## [EXTRACTED TEXT]
But then came the boards.

***

It started a few years ago when I was invited to accept a skate board in honor of Isaac The Puma Miller and do something with it. Anything. I could paint on it, draw on it, glue things to it, nail things to it, throw things at it, etch it, sketch it, burn it, subject it to esoteric processes and I could even use witchcraft. But I’m not a witch, so none of the spells worked. I’m a man with pens. Lots of pens. Black gel pens and a deep need to spread ink over things.

But why a skate board? Because Isaac was a skate boarder…and a movie maker, and he wasn’t just talented. You could tell this kid had a destiny…and he was loved by everyone who knew him, but he was taken away from us far too soon. I can’t even begin to comprehend the loss, even years later.

***

His family wanted to do something special in his honor, something what would preserve his memory in the context of the things he loved.

They decided to build a skate board park in his honor. It would be an expensive undertaking, but they had the arts community on their side. Artists around the province received skate boards to turn into art that would be auctioned off to raise money for the park. Take a look at some of the skate board art they created…

The boards were auctioned off at the Freddie Beach Playhouse and they raised several thousand dollars. It was one of the most unique art shows the city had ever seen.

## [RECORDED INFORMATION]
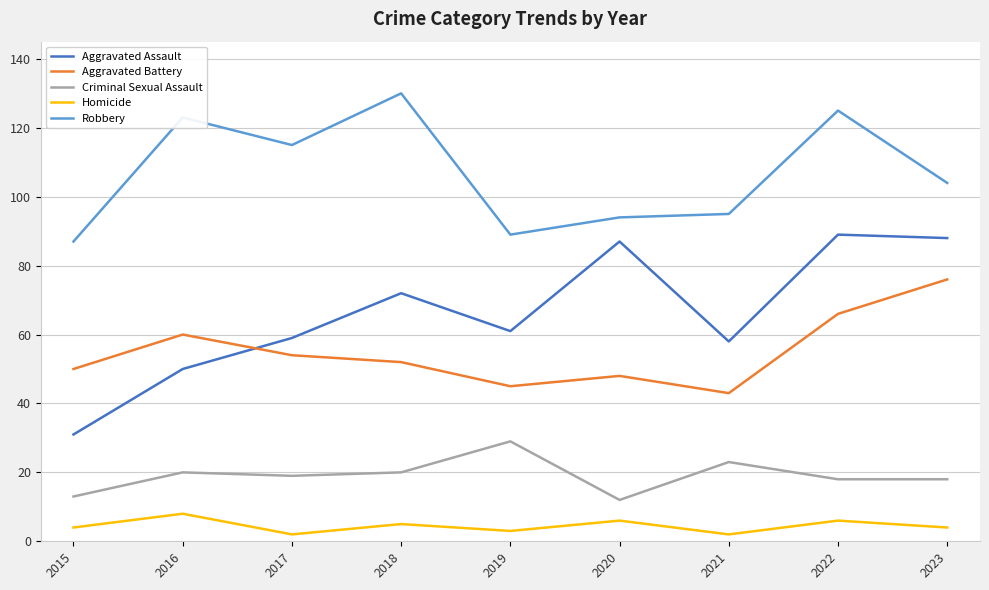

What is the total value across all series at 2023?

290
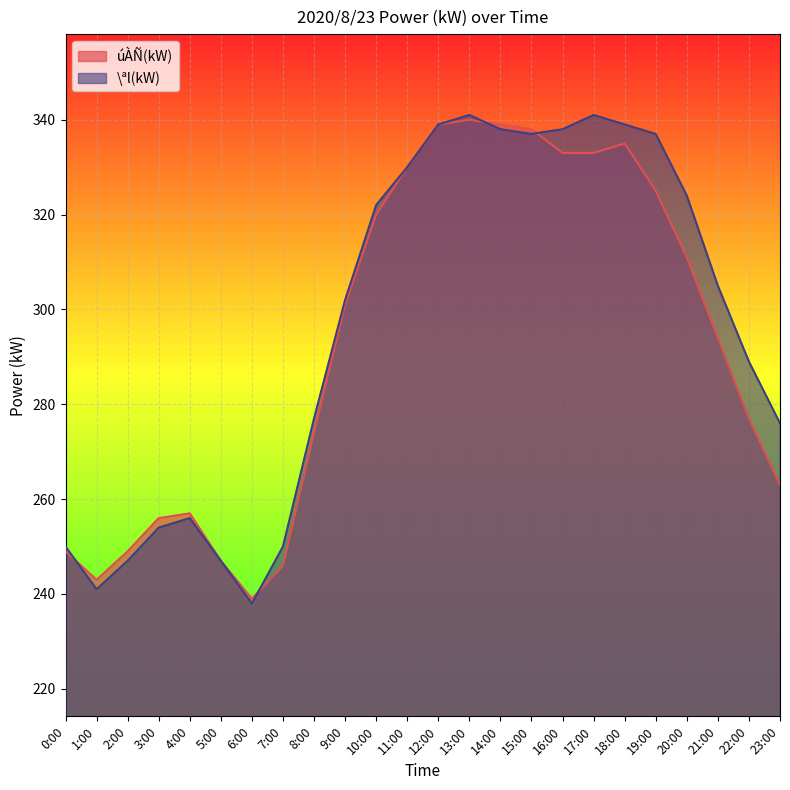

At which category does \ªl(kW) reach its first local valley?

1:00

* * *

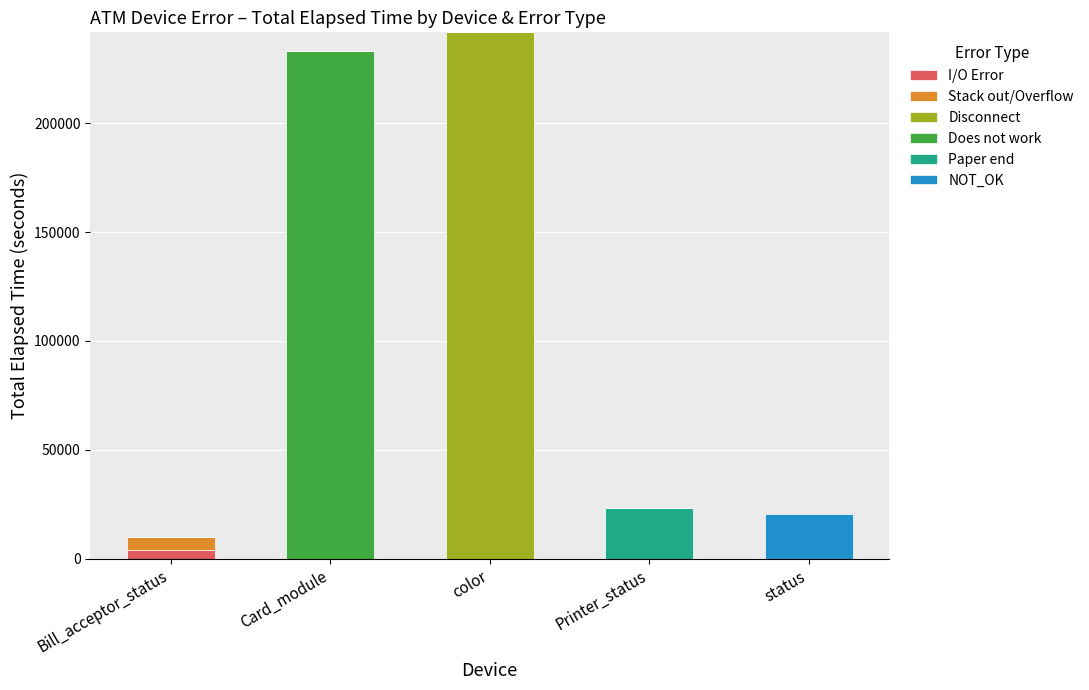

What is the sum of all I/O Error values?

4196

## [WORK ITEM]
According to the skateboard text, where were the boards auctioned off? The material above is unrelated to the skateboard text.

## [FINISHED TASK]
At the Freddie Beach Playhouse.